The nuclear power system is not only a strategic component of military-industrial empires like the United States, France, Britain, Israel, etc., it fits the structural model of all empires, starting from the earliest slave states of the ancient middle east. Every empire demands a work hierarchy, military machine, sacrifice colonies and the destruction of nature and human communities. All have been and continue to be pyramid schemes that exploit and waste some areas and communities to enhance and enrich elites at home. In the end, they all bring about massive destruction before collapsing under their own weight.

The nuclear power complex, an empire within an empire, is no different. Like other components of the megamachine, it brings to mind historian Gordon V. Childe’s remark that the first imperial civilizations of Mesopotamia “probably did directly destroy more wealth than [they] indirectly created.” Similarly, if one were to calculate the amount of energy the nuclear industry has produced against that expended in mining, processing, maintaining, and eventually mothballing nuclear materials and reactors, it would obviously represent a net loss in energy—an imperial shell game. The artifactual “wealth” that global urban-industrialism creates is likewise a deficit to real social and natural plenitude.

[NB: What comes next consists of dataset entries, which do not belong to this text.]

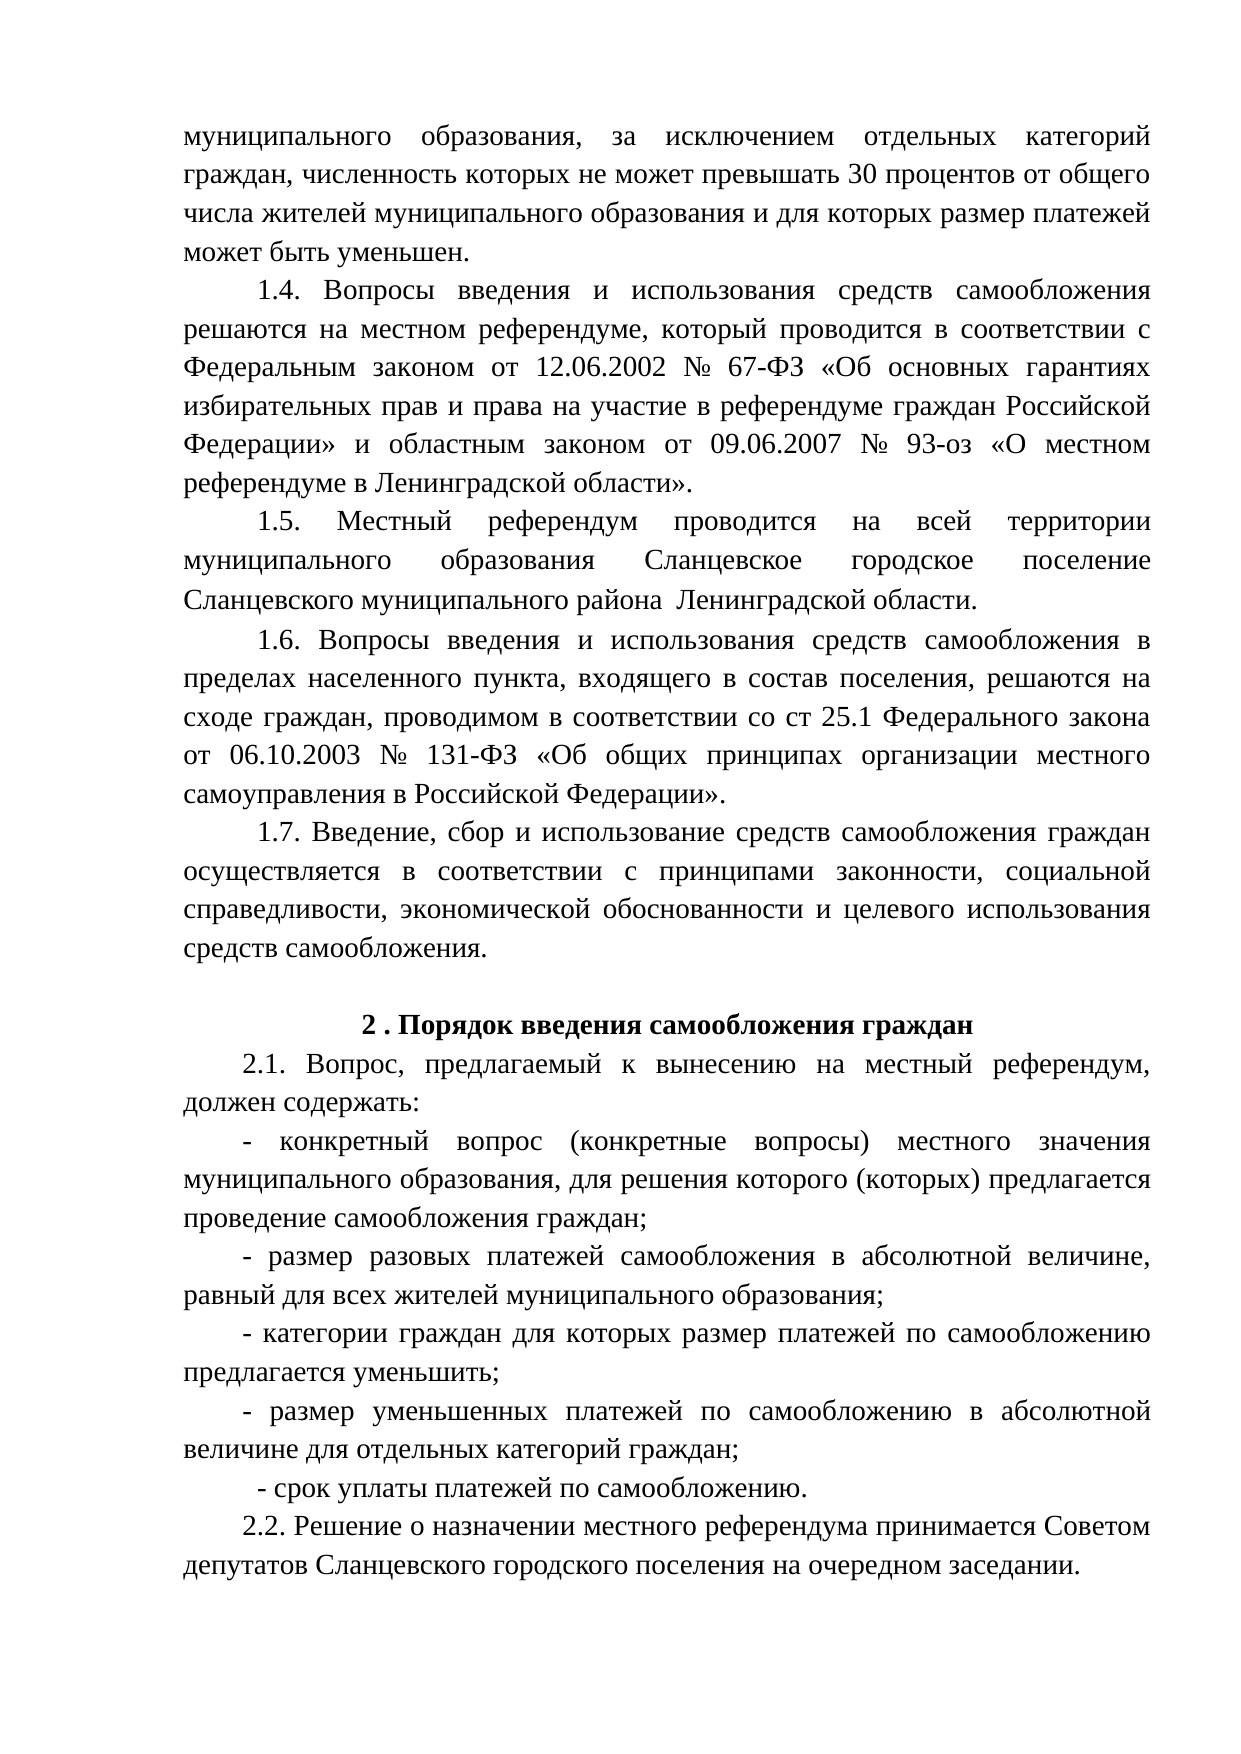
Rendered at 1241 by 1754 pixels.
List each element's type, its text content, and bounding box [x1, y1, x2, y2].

list 2.1. Вопрос, предлагаемый к вынесению на местный референдум, должен содержать: [183, 1046, 1152, 1118]
text 1.5. Местный референдум проводится на всей территории муниципального образования Сланцевское городское поселение Сланцевского муниципального района Ленинградской области. [183, 503, 1152, 617]
text 1.6. Вопросы введения и использования средств самообложения в пределах населенного пункта, входящего в состав поселения, решаются на сходе граждан, проводимом в соответствии со ст 25.1 Федерального закона от 06.10.2003 № 131-ФЗ «Об общих принципах организации местного самоуправления в Российской Федерации». [183, 622, 1152, 809]
text 1.4. Вопросы введения и использования средств самообложения решаются на местном референдуме, который проводится в соответствии с Федеральным законом от 12.06.2002 № 67-ФЗ «Об основных гарантиях избирательных прав и права на участие в референдуме граждан Российской Федерации» и областным законом от 09.06.2007 № 93-оз «О местном референдуме в Ленинградской области». [183, 272, 1152, 498]
list - размер уменьшенных платежей по самообложению в абсолютной величине для отдельных категорий граждан; [183, 1393, 1152, 1465]
list - категории граждан для которых размер платежей по самообложению предлагается уменьшить; [183, 1316, 1152, 1388]
list - срок уплаты платежей по самообложению. [183, 1470, 1152, 1503]
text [183, 118, 1152, 267]
list - размер разовых платежей самообложения в абсолютной величине, равный для всех жителей муниципального образования; [183, 1238, 1152, 1311]
list - конкретный вопрос (конкретные вопросы) местного значения муниципального образования, для решения которого (которых) предлагается проведение самообложения граждан; [183, 1123, 1152, 1233]
text 1.7. Введение, сбор и использование средств самообложения граждан осуществляется в соответствии с принципами законности, социальной справедливости, экономической обоснованности и целевого использования средств самообложения. [183, 814, 1152, 964]
text 2 . Порядок введения самообложения граждан [183, 1007, 1152, 1041]
list 2.2. Решение о назначении местного референдума принимается Советом депутатов Сланцевского городского поселения на очередном заседании. [183, 1508, 1152, 1580]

To capital, a forest is worthless until shattered into lumber, just as people growing their own food and meeting their own needs are an economic loss. To life, on the other hand, the vast, toxic necropolis we are constructing represents an irreplaceable loss, an imponderable violence. If confronting nuclear power during its early days signified an act of treason against the state, today it means no less an act of treason, this time against the entire imperial system—most specifically the religion of growth now bringing about the demise of complex life forms on earth:

The nuclear problem appears insurmountable; in comparison, a challenge to the industrial system as a whole might seem utterly out of reach. But we have no choice except to face this very challenge; otherwise we surrender to a fatal inertia. If nothing else, let this sense of urgency sustain us.

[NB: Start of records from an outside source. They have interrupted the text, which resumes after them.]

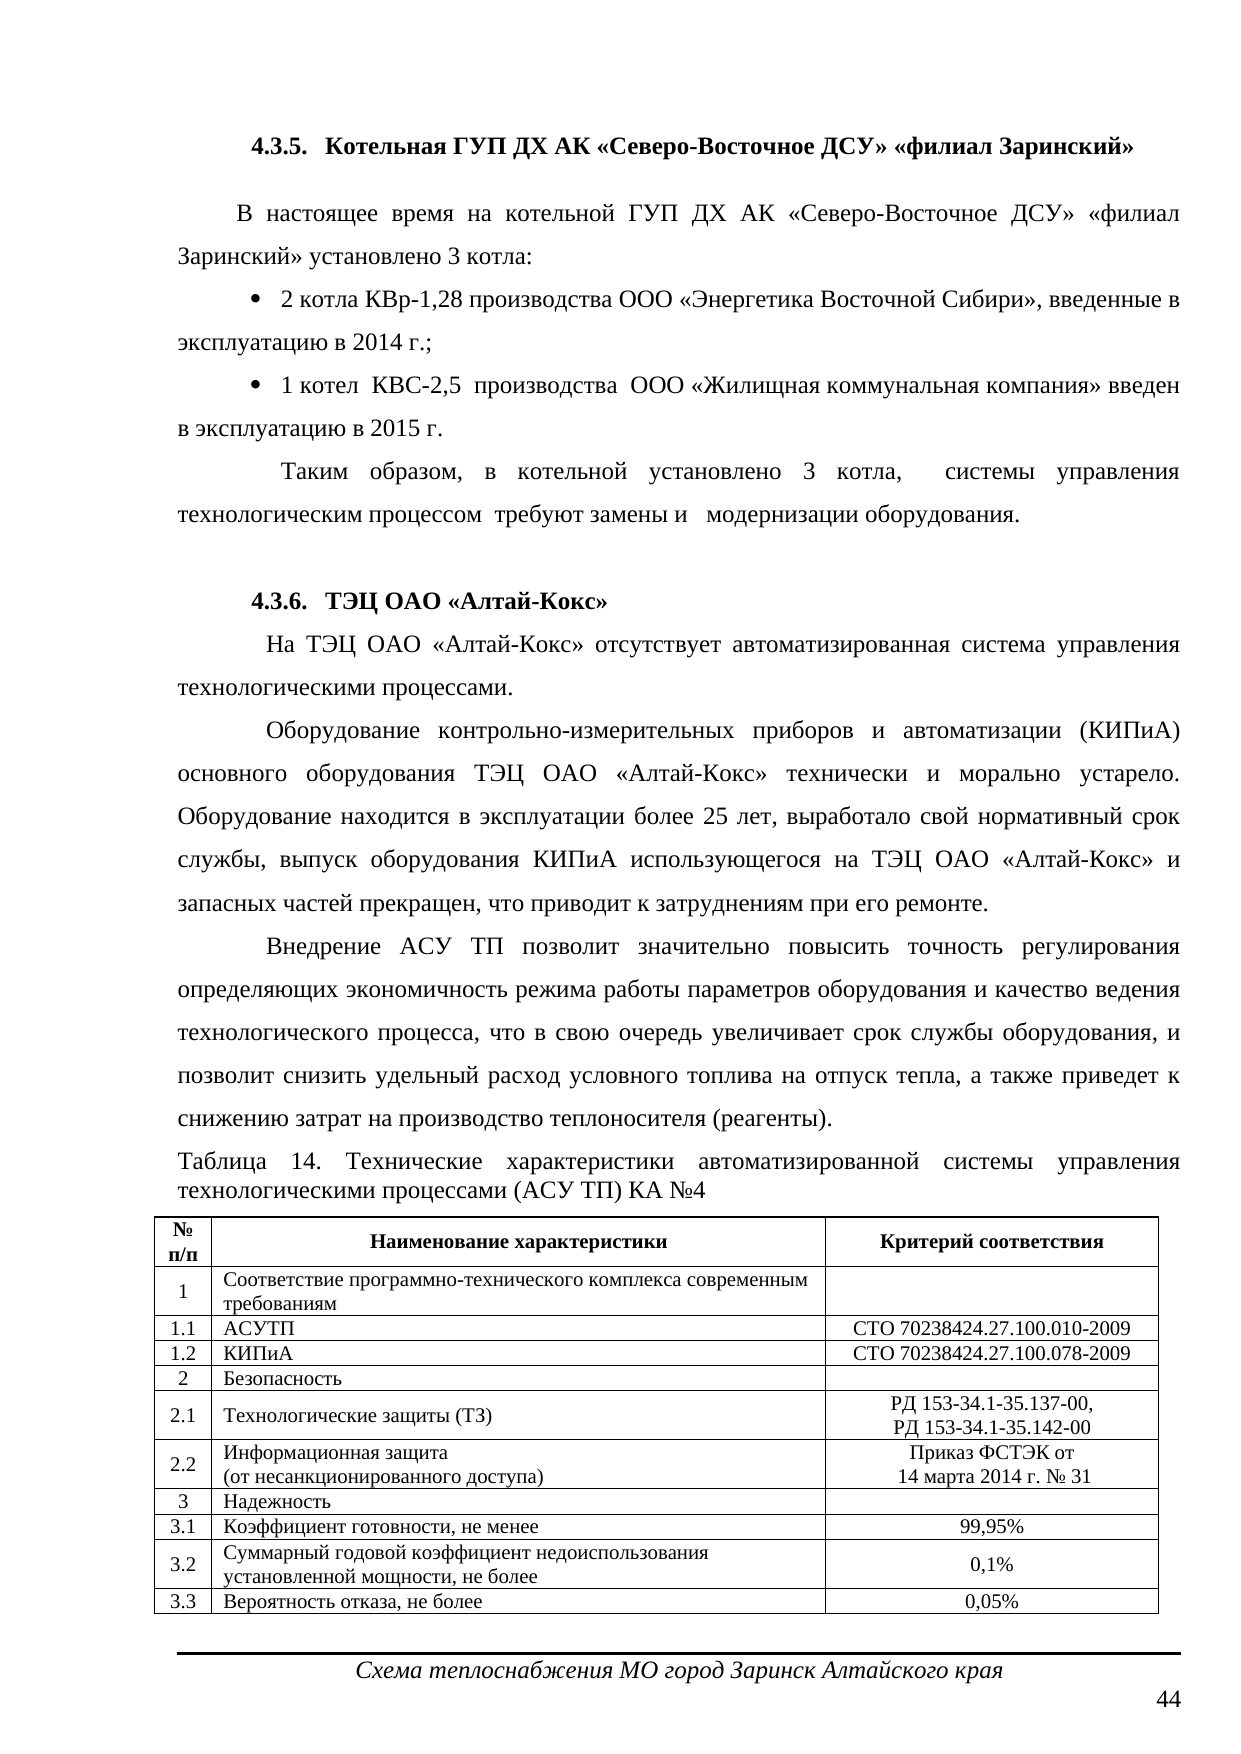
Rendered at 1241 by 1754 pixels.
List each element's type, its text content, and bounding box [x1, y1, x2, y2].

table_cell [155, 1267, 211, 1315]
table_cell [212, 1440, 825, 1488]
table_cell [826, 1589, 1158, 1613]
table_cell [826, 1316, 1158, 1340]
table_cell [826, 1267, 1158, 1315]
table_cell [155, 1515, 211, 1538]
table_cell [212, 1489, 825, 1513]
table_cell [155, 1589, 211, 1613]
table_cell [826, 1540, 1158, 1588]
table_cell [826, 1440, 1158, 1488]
list ТЭЦ ОАО «Алтай-Кокс» [251, 586, 1181, 614]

FE staff note: This is the third version of an essay that appeared in two editions of the FE anti-nuke special. Our haste in getting early versions out to help organize the anti-Fermi demonstrations caused some unfortunate typing and editing errors—proof that if a relatively simple task like publishing a tabloid newspaper is impossible without errors, nuclear catastrophe is inevitable. We consider this version much improved (though we haven’t noticed the newest generation of typos yet), and ask people planning to reprint it to use it exclusively.